Oh, yes. You’re so right. That’s why I enjoy sitting with you. Your words mean something. You don’t take or speak them lightly. I look forward to seeing you next week.
As always…insightfully brilliant!
Thanks, Brian. You and I have known some large voices in our time. I was (and remain) glad to share the journey with you.
I’m reminded of the adage which goes something like this: “Share your testimony of Christ’s work in your life. And if necessary, use words.”
As a psychologist, I’ve see first hand the power of listening, the kind of listening with the heart that connects with the speaker. But, when the listener speaks, there is often a profound silence in the chatterer. Insight comes. The unknown is revealed. Healing occurs. Only the Holy Spirit is capable of this life-changing work in a therapeutic session — through both avenues of listening and using the voice.
Oh, that’s so good. I’ve seen that happen, but never articulated it. Listening in silence does have a way of drawing out the toxicity. Thank you so much. Now if I can only remember it! 🙂
I love the idea that every yes is also a no. So important in noticing my priorities and aiming for authenticity.
Thanks, Sheryl. So true. We often think of “no” as negative. And it is. But it can and often does deliver a larger and more purposeful “YES.”
Well! This is really excellent stuff, Ed. You remind me that we don’t need to compete for the same air space. Each voice contributes a powerful, unique inflection with its own irreplaceable weight. If a voice is muted, our world wobbles just a bit more.

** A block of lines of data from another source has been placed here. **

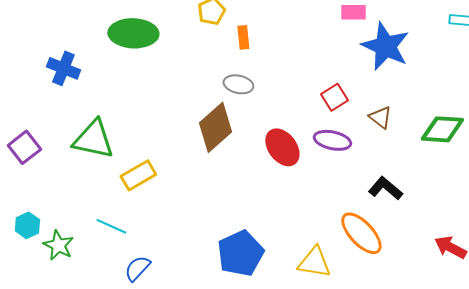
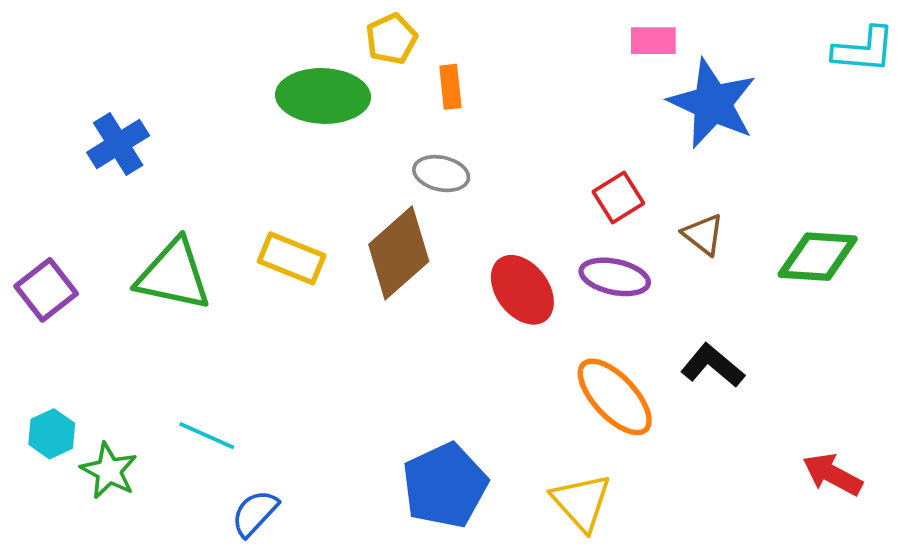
green ellipse: (133, 33) -> (323, 96), moved
blue cross: (63, 68) -> (118, 144), turned 36
yellow rectangle: (138, 175) -> (292, 258), moved, turned 52
orange ellipse: (361, 233) -> (615, 397), moved
yellow triangle: (314, 262) -> (581, 502), turned 39

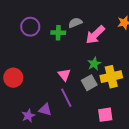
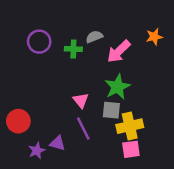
green star: (94, 64) -> (117, 87), size x1.5
yellow cross: (111, 77) -> (130, 126), moved
red circle: (13, 78) -> (18, 121), moved
gray square: (89, 83) -> (111, 110), turned 35

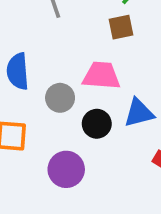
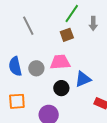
gray circle: (60, 98) -> (36, 68), moved

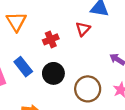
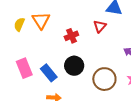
blue rectangle: (23, 67) -> (49, 73), moved

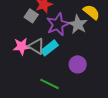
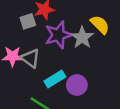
gray square: (31, 16) -> (28, 21), turned 32
cyan rectangle: (49, 48) -> (55, 79), moved

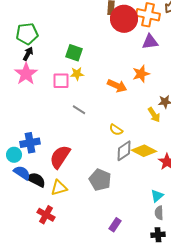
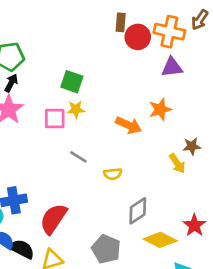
red circle: (124, 19) -> (138, 37), size x0.7
yellow semicircle: (116, 130) -> (113, 174), moved, turned -40
yellow diamond: (144, 151) -> (160, 240), moved

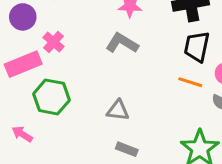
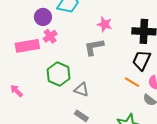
purple circle: (23, 17) -> (43, 17), moved
gray L-shape: (122, 43) -> (94, 47), turned -55
green hexagon: (51, 97) -> (58, 74), moved

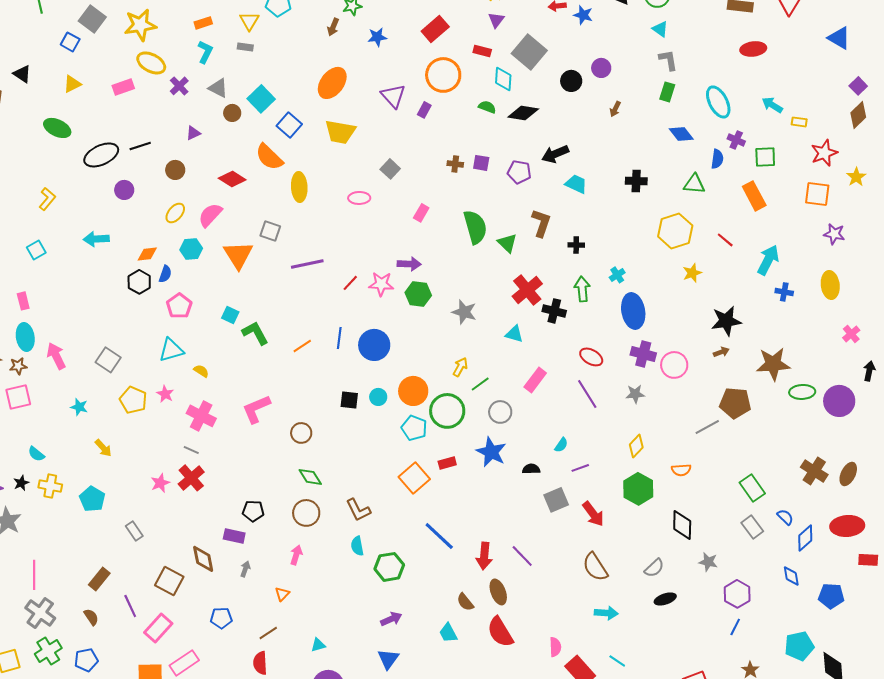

Had not thought of how our culture (in part through social media) so naturally gathers people into the same space. Good perspective. The last sentence is eloquent and bold. Thanks, Craig.
Ed, you are as constant as the North Star. Alway on point. Thank you for this.
Thanks, Dudley. But you’ve not seen me at those times when I was NOT what you proclaim. 🙂
I’m thinking of what happens to a voice when it has been suppressed. When it finally comes forth, there’s no stopping it, whether of the marginalized in society or of those who’ve lacked authority in a chain of command. What comes out may cause more harm than good. Impulse takes over and the right words are hard to find. The sound can be deafening.
Really good point. Obviously, true, as anyone of historical sense knows. Your comment reminds me of Dallas Willard’s book, “Renovation of the Heart.” Thanks.
As my 7th grade teacherCharles Friend, once told us: “Sometimes it is better to remain silent and be thought to be dumb, than to speak and remove all doubt”. I find this is smart advice when tempted to post on social media.
Yes, I try to live like that. As an editor, I’m the dumbest guy in the room. That’s why I ask questions. Lots. And I certainly agree about social media posting. Thanks, Dewey.